WORK TO COMPLETE: Print the stretch of data below from the line containing "scientific name: Esox lucius" through the line containing "genus: Angiopteris", both ends included, with every line kept as it is.
+---+
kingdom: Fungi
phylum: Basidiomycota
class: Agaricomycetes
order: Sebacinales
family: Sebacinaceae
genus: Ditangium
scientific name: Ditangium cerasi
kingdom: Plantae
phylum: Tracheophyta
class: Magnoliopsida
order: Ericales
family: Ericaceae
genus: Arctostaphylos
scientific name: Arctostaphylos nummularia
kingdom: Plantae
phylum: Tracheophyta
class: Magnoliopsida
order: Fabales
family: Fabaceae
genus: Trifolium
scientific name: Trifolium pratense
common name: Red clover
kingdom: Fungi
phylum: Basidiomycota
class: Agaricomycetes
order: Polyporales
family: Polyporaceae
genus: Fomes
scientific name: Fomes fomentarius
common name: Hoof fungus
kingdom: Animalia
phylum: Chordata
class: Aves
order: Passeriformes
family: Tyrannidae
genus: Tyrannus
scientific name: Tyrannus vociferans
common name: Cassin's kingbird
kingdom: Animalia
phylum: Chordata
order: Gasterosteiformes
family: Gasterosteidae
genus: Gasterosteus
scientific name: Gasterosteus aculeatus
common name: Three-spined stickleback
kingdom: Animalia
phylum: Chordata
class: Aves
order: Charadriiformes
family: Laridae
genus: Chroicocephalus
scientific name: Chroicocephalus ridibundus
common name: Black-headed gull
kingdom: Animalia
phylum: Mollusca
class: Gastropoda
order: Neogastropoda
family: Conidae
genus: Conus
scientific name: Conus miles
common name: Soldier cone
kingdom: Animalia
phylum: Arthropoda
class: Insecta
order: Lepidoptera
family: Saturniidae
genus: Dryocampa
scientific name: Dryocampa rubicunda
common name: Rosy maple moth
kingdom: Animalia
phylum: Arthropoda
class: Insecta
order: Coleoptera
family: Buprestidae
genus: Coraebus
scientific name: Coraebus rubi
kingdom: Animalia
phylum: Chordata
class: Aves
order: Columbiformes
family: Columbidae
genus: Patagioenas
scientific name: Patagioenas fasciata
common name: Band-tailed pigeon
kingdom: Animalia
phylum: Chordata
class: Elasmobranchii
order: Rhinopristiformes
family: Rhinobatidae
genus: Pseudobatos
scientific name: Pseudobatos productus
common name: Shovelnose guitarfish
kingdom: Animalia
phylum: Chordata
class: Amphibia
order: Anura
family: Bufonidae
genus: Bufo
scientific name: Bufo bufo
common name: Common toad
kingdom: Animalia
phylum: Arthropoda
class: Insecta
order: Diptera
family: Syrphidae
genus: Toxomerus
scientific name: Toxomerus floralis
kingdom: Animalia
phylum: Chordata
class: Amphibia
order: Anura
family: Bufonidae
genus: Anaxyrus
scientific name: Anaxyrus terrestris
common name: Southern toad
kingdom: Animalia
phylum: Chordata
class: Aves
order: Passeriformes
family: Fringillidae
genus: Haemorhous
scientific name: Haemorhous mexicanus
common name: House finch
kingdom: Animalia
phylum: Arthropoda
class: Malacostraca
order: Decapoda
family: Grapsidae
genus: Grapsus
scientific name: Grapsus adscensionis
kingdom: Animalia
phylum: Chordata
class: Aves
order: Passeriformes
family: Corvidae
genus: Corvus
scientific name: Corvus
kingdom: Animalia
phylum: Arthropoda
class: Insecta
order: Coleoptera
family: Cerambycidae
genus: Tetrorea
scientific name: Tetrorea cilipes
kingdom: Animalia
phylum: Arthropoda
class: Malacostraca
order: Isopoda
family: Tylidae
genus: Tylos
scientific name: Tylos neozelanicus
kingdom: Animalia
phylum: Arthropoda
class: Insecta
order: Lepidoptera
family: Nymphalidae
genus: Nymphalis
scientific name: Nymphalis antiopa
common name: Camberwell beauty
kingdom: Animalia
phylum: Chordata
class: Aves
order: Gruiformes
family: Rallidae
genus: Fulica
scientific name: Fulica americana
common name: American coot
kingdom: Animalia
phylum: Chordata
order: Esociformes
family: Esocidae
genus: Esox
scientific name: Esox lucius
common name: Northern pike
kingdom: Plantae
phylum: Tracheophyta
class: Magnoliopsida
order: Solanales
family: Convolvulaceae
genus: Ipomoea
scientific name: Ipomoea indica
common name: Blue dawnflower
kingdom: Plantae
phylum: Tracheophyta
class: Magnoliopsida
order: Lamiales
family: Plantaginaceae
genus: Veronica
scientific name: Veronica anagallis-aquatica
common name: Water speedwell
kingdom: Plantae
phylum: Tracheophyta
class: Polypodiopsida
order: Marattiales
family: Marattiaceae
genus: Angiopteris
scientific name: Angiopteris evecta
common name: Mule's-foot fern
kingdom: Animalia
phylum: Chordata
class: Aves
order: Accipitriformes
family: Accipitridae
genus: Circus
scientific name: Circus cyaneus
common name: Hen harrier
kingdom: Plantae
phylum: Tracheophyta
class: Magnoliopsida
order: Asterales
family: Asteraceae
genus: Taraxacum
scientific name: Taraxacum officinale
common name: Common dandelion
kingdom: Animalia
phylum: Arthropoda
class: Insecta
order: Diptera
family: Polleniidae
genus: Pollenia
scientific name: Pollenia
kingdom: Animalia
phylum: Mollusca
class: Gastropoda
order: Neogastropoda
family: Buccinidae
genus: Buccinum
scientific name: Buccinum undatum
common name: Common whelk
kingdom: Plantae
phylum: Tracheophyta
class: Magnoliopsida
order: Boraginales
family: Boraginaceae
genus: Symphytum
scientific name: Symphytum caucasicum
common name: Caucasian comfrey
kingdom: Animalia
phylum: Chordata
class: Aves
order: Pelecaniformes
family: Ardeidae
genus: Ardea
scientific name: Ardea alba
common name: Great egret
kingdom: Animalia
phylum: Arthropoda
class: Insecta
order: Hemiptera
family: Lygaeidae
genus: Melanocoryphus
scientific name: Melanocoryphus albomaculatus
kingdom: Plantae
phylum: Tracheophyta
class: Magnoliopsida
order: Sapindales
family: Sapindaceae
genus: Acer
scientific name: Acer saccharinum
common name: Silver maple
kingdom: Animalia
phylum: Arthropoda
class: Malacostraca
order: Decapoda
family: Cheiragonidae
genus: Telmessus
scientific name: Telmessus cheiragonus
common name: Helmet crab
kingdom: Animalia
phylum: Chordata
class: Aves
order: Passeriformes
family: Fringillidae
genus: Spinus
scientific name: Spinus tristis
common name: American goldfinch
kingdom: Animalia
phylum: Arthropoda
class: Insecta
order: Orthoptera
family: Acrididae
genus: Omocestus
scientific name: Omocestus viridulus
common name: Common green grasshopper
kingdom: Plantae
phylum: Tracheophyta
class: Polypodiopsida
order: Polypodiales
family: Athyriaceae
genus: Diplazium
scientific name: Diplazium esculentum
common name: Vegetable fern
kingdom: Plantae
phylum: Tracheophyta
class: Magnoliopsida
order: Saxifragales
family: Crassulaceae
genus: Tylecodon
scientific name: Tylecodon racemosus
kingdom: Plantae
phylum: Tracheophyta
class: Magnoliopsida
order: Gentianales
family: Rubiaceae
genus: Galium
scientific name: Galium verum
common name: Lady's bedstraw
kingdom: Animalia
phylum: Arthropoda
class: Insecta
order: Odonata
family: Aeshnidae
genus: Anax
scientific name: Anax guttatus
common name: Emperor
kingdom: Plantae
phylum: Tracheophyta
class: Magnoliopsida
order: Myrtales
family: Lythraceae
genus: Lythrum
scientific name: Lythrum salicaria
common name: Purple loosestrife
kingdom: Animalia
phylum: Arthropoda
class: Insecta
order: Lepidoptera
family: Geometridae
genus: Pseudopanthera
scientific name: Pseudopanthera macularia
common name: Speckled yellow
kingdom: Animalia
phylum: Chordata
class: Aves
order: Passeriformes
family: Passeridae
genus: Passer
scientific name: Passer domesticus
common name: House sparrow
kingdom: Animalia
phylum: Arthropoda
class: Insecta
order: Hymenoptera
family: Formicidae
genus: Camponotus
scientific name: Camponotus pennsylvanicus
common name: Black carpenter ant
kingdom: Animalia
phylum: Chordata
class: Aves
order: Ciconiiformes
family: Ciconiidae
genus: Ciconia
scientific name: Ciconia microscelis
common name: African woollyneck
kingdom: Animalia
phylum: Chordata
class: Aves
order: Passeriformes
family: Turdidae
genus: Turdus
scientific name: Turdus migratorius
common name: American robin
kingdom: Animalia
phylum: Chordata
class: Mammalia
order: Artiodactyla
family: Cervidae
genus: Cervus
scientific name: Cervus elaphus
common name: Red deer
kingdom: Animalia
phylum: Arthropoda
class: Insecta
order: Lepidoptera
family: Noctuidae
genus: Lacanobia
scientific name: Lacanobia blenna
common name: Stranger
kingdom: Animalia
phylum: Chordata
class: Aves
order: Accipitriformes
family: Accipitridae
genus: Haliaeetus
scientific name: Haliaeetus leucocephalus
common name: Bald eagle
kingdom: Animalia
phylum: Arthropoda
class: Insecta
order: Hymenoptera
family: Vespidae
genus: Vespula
+---+
CORRECT RESULT:
scientific name: Esox lucius
common name: Northern pike
kingdom: Plantae
phylum: Tracheophyta
class: Magnoliopsida
order: Solanales
family: Convolvulaceae
genus: Ipomoea
scientific name: Ipomoea indica
common name: Blue dawnflower
kingdom: Plantae
phylum: Tracheophyta
class: Magnoliopsida
order: Lamiales
family: Plantaginaceae
genus: Veronica
scientific name: Veronica anagallis-aquatica
common name: Water speedwell
kingdom: Plantae
phylum: Tracheophyta
class: Polypodiopsida
order: Marattiales
family: Marattiaceae
genus: Angiopteris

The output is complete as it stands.